Lets forget every guy I've ever blogged about. I don't want to remove the posts about them but I just want them forgotten. Honestly speaking, I sound like a pathetic loser blogging about guys who aren't mine and never had so much more talked to them. But it's also because of another guy. I wanna let it out but I don't know if the situation suddenly changes. I don't wanna lie or hurt myself by overwhelming myself on some guy. Though I am in love with Cody Simpson's voice :P
I'd give this guy a nickname like the other guys but people know that name already. I'll just call him G, then.
On Monday and Tuesday, he's  sent me a lot of Facebook Message-via text. I don't really know him so well yet I just kept replying to him 'till my free RM15 credit finished. I did so 'cos I wanna socialize with him better just like I wanna socialize with others better. In those texts, he was so open and sweet I made giggles and had butterflies in my stomach. But that was 'cos he always called me 'my dear' and said 'sayang' to me. My heart leapt little.
When I told Arine and Natasha, Arine said he does like me and she knew by the way he looked at me. Natasha thinks it's possible 'cos he said 'my dear'and 'sayang' to me and asks me questions about myself.
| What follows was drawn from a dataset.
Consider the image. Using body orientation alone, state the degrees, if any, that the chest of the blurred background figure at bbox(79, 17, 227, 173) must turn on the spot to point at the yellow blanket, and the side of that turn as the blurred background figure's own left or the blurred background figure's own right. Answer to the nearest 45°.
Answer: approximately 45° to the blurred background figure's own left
Actually, I had a felling he may have a crush on me last year but I ignored it 'cos I don't wanna be too prasan and it felt like it when he asked when my birthday is. No guy asks a girl -at that texting stage- when her birthday is. Now I'm just waiting for time set in...

Sunday, May 1, 2011

Remembering Alejandro

*Alejandro
For the last several hours I've non-stop been thinking about him. I'm not sure how yet he's always in my head when I want to think back about when I went camping on Friday and Saturday.
When I opened my eyes, I just wanted to close them for a little while. Beneath my eyelids I saw him in my memory. It was so vivid and clear I thought he was really with me. Even now I can still remember the details of him I remembered this morning - he stood straight and steady in his usual half-uniform; dark blue pkbm tee, high-cut air force combat boots and air force trousers, his hands in his pockets like always, sharp stare and and cute, upset pout, curly mess-of-a-hair, long lashes.
If I were to remember him, I wouldn't remember him any other way but like this.
What I really love the most is when we exchanged opinions and thoughts from time to time, when sometimes he would stand beside me during kawad kaki and when he passed out some stuff and our fingers touched. I still remember those magical moments and senses, even though we don't know each other that well or even been called friends.
But because of that, I have these feelings towards him.